Peace settled over her, merging into the steady beat of his heart beneath her ear. “Dangerous.”
He laughed, his arms tensing around her. “There’s a loft we could outfit as a bedchamber of sorts. Small, nothing fancy, but we’ll flesh out the walls and make a tidy room. For nights I’m working late and don’t want to wake you. And”—his sigh streaked from his lips and across her brow—“it might work, short hours, I’m meaning, when we’re here and the babe needs a nap.”
She lifted her head, catching his gaze. His were open in more ways than one. Finally . “You’d be agreeable, that is, well, your work is at a critical building point and—”
“I want your children, Lady Penelope, and I want them now . I’m not getting any younger, as you’ve repeatedly declared. I already started a list of things to tell him. You taught me life lessons you had no idea you’d imparted. About love and generosity.” He paused, searching. “And patience.”

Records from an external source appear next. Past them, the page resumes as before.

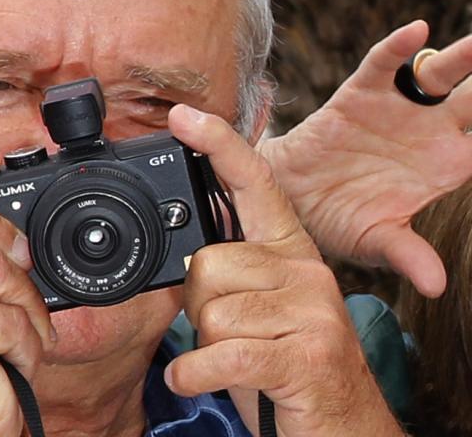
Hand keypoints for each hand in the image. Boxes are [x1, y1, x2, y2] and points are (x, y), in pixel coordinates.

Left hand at [167, 105, 403, 435]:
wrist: (340, 425)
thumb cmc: (285, 363)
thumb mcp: (258, 309)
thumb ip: (230, 274)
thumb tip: (190, 256)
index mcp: (290, 250)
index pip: (255, 184)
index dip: (218, 145)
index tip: (181, 116)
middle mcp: (305, 270)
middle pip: (207, 264)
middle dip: (198, 307)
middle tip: (227, 334)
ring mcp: (311, 312)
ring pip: (210, 313)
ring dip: (205, 346)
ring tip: (238, 358)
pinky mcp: (305, 356)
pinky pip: (221, 353)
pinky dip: (196, 374)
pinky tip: (201, 379)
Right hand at [261, 21, 471, 296]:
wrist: (289, 198)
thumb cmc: (339, 221)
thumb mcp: (375, 241)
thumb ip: (408, 255)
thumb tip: (436, 286)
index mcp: (447, 167)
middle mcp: (432, 131)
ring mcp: (400, 108)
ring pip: (442, 73)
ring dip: (465, 56)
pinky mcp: (363, 93)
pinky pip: (386, 64)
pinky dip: (399, 47)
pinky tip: (416, 32)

Her tears were beyond her control, pooling to trail down her face. “What if it’s a girl?”
West stilled as he sought to give her an honest answer, his sincerity vastly unique in a world of impostors. “I’ll love her so much, like I do you, blindly and forever, that the answers will come to me. It won’t be easy, her finding love, because there isn’t a duke or a prince fit for her. Already, I know I’ll fight to the death for her.”
Penelope longed to bask in her happiness for days, weeks, months , but when she shivered, West scooped her into his arms and raced, laughing, into their new life.